**Assignment**
List every chart type described in the chart-type overview below.

**Text provided**
* * *

Sunburst is basically a multi-level hierarchical pie/donut chart. Each level of the hierarchy is a ring or circle; the center circle is the top level and it works its way outward.
Treemap shows hierarchical data in a tree-like structure. Notice that colors and rectangle sizes are used to represent data, somewhat like a rectangular pie chart.
Box and Whisker shows the spread and skew within an ordered set of data. It takes some training to understand the data in this type of chart. Here’s an article that can help.
Waterfall shows the effect of sequential intermediate values that increase or decrease in the data set. For example, you can see that overall sales for February were 214 (the vertical position of Week 4’s bar), and you can see how each week’s sales contributed to that total.
Funnel shows the progressive change within an ordered data set as a percentage of the whole. It’s good for data that gets progressively larger or smaller with each data point.

* * *

Saved data entries

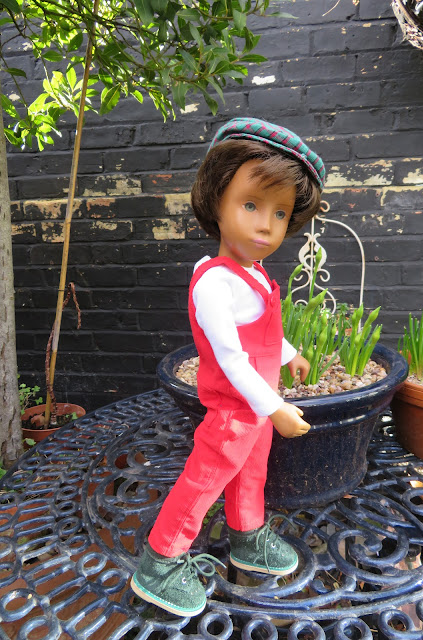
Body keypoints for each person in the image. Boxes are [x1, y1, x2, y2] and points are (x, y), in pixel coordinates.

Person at [131, 117, 326, 616]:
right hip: (234, 409)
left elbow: (263, 332)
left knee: (250, 475)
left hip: (255, 409)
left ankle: (248, 536)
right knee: (205, 480)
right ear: (216, 201)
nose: (266, 225)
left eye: (280, 213)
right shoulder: (215, 284)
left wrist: (289, 354)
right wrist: (275, 407)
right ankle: (160, 562)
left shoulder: (253, 274)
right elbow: (231, 358)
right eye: (251, 205)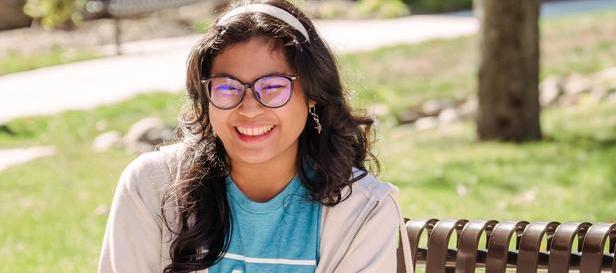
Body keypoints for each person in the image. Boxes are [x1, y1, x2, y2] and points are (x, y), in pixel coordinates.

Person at [98, 1, 411, 272]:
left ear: (312, 94)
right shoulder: (151, 186)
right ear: (206, 99)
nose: (249, 109)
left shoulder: (365, 210)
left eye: (273, 87)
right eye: (227, 87)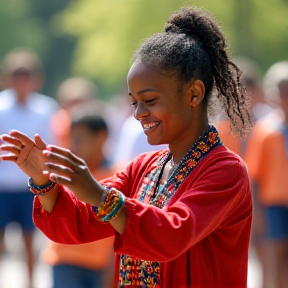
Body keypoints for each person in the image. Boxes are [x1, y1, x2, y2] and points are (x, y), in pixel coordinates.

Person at [0, 7, 253, 288]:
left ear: (193, 94)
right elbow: (79, 222)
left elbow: (171, 235)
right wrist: (43, 180)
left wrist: (98, 193)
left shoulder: (226, 170)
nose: (138, 113)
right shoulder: (144, 167)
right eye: (134, 102)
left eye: (150, 100)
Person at [42, 92, 115, 288]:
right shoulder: (63, 174)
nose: (74, 146)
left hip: (101, 266)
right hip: (65, 260)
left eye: (80, 139)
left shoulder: (119, 174)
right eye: (71, 139)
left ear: (101, 137)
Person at [0, 48, 59, 288]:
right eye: (16, 76)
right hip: (3, 184)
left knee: (29, 240)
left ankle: (31, 284)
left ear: (34, 79)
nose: (21, 82)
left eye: (25, 76)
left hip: (30, 185)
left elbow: (51, 145)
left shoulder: (46, 108)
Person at [244, 61, 288, 288]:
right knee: (272, 265)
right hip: (272, 206)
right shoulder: (265, 131)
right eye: (282, 92)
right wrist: (257, 213)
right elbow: (254, 175)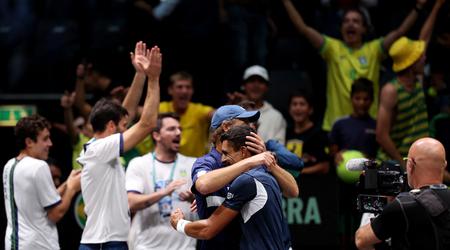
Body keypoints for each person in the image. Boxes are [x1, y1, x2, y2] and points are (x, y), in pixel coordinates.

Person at [281, 0, 427, 131]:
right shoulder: (332, 48)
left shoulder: (374, 50)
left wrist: (418, 6)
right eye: (346, 21)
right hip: (335, 126)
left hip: (369, 124)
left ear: (364, 28)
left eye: (356, 21)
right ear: (341, 27)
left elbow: (400, 32)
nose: (350, 24)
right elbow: (303, 28)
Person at [77, 45, 161, 249]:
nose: (126, 128)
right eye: (123, 126)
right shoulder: (100, 149)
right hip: (105, 243)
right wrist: (153, 79)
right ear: (111, 126)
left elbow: (126, 112)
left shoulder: (97, 148)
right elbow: (147, 124)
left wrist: (139, 74)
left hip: (105, 240)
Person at [191, 104, 299, 250]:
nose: (252, 128)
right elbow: (203, 185)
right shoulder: (208, 162)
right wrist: (250, 162)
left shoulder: (254, 158)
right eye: (245, 123)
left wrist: (269, 163)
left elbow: (292, 192)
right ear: (226, 127)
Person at [171, 125, 291, 250]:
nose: (222, 159)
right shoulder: (268, 175)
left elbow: (207, 229)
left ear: (244, 151)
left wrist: (179, 223)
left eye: (226, 153)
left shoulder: (247, 181)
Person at [376, 0, 446, 166]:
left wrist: (437, 6)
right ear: (410, 64)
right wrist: (403, 165)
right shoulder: (391, 90)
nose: (424, 57)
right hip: (396, 164)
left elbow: (425, 37)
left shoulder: (417, 81)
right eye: (419, 57)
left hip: (417, 161)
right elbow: (381, 135)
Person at [355, 137, 450, 250]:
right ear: (444, 165)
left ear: (410, 165)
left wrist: (386, 209)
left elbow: (360, 240)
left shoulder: (404, 205)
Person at [3, 114, 81, 249]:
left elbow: (40, 201)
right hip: (38, 245)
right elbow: (56, 214)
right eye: (45, 139)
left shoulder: (9, 165)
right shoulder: (38, 167)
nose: (50, 143)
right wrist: (72, 189)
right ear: (29, 142)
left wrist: (68, 183)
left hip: (14, 244)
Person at [126, 113, 197, 250]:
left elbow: (209, 205)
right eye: (171, 129)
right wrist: (164, 192)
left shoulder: (193, 164)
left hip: (184, 246)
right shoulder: (139, 164)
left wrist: (193, 198)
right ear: (156, 135)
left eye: (180, 129)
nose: (178, 133)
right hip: (146, 246)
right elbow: (131, 203)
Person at [159, 71, 215, 157]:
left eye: (188, 87)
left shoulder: (198, 110)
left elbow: (216, 114)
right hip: (166, 164)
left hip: (194, 166)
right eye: (179, 87)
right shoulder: (161, 108)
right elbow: (139, 112)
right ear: (170, 90)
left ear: (192, 91)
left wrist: (230, 108)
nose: (184, 91)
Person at [229, 65, 287, 144]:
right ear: (243, 86)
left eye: (260, 81)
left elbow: (278, 151)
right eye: (251, 81)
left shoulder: (276, 117)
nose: (256, 85)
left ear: (267, 87)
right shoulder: (232, 113)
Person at [330, 77, 377, 161]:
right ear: (351, 98)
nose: (361, 103)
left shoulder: (377, 126)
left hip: (368, 172)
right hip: (343, 172)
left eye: (366, 99)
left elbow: (380, 155)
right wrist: (336, 155)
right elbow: (332, 152)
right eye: (357, 98)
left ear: (372, 100)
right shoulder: (339, 124)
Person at [286, 90, 330, 174]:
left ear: (310, 110)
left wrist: (297, 172)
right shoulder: (286, 133)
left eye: (302, 104)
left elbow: (325, 166)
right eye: (294, 104)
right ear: (289, 109)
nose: (298, 108)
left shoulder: (319, 135)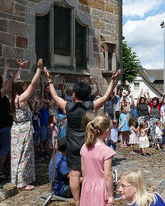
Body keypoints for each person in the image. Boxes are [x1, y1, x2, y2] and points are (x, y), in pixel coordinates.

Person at [44, 67, 120, 205]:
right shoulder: (90, 105)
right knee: (90, 173)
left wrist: (49, 80)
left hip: (72, 144)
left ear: (74, 95)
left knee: (74, 173)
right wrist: (112, 82)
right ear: (87, 95)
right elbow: (104, 97)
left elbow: (55, 96)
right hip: (88, 142)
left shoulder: (68, 106)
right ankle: (90, 196)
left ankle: (79, 202)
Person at [10, 59, 43, 191]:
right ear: (20, 88)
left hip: (16, 128)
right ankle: (22, 182)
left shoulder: (12, 97)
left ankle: (17, 179)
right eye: (23, 85)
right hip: (23, 129)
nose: (25, 86)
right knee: (25, 154)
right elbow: (33, 85)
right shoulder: (21, 99)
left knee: (16, 154)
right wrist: (39, 69)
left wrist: (20, 69)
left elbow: (15, 83)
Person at [0, 61, 23, 188]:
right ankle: (0, 173)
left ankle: (4, 171)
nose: (4, 82)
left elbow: (7, 83)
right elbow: (9, 83)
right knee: (4, 150)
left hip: (6, 125)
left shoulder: (1, 94)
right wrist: (18, 68)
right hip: (4, 126)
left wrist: (6, 70)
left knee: (6, 149)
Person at [80, 114, 115, 206]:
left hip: (86, 185)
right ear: (107, 131)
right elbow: (107, 175)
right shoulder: (107, 151)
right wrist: (111, 195)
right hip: (100, 188)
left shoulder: (84, 147)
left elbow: (83, 169)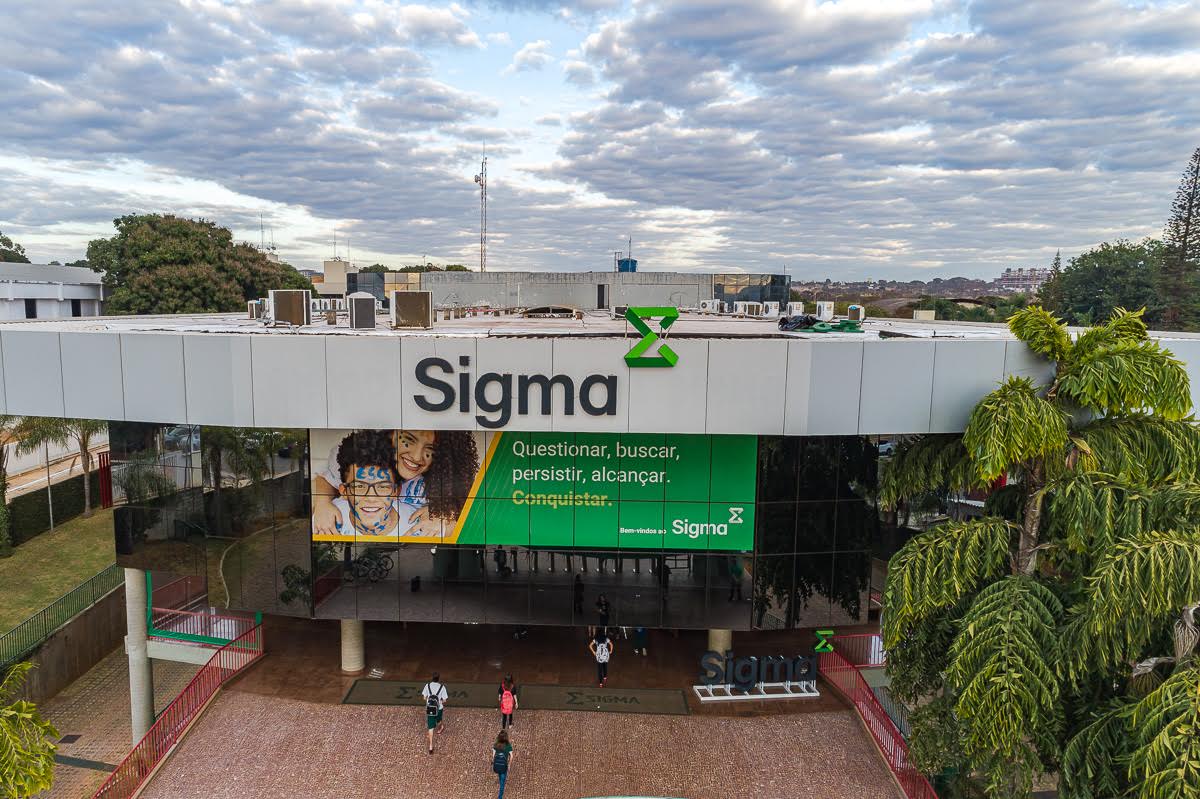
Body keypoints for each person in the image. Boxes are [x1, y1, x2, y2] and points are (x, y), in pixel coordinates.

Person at [421, 672, 448, 754]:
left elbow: (424, 698)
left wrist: (429, 701)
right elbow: (445, 700)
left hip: (430, 709)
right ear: (438, 679)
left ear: (432, 678)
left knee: (431, 727)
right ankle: (441, 727)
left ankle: (431, 746)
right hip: (439, 708)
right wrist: (439, 701)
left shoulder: (427, 686)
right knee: (439, 720)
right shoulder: (442, 687)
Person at [490, 729, 514, 799]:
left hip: (497, 765)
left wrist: (492, 762)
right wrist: (509, 764)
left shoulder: (496, 744)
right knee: (502, 783)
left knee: (500, 775)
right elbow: (511, 756)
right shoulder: (508, 745)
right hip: (504, 766)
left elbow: (493, 755)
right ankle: (500, 797)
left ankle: (500, 780)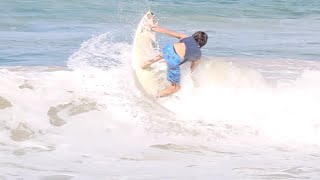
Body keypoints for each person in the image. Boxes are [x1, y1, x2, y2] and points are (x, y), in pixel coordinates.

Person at [142, 23, 208, 98]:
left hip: (169, 48)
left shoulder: (185, 37)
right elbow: (191, 69)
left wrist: (155, 28)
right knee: (176, 88)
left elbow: (169, 32)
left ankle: (145, 64)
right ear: (203, 43)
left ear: (194, 36)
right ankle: (154, 97)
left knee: (165, 54)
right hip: (173, 59)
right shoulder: (198, 55)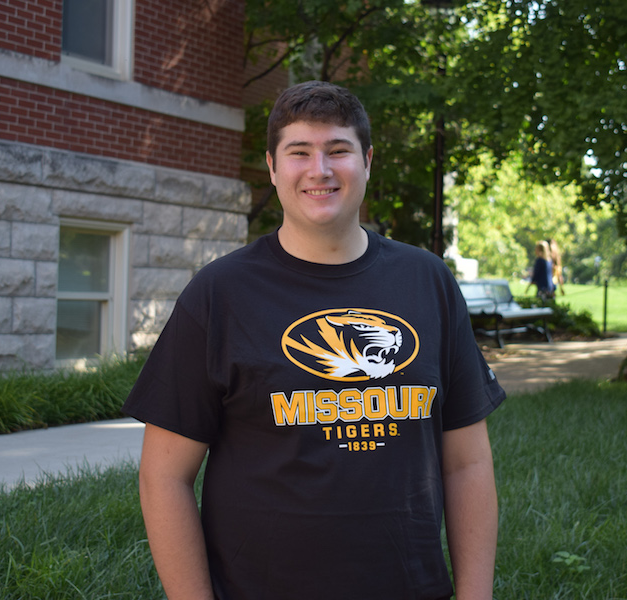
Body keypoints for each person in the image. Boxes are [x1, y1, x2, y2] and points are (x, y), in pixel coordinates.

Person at [122, 80, 505, 600]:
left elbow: (469, 462)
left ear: (367, 160)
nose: (319, 170)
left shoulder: (427, 282)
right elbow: (163, 477)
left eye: (338, 150)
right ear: (273, 166)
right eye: (298, 152)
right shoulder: (220, 294)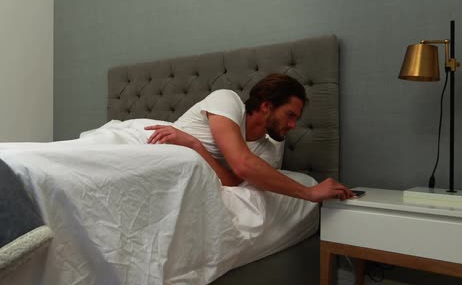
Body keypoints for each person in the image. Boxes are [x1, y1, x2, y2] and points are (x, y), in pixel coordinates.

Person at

* * *

**Output for this exercise**
Sunburst, Treemap, Box and Whisker, Waterfall, Funnel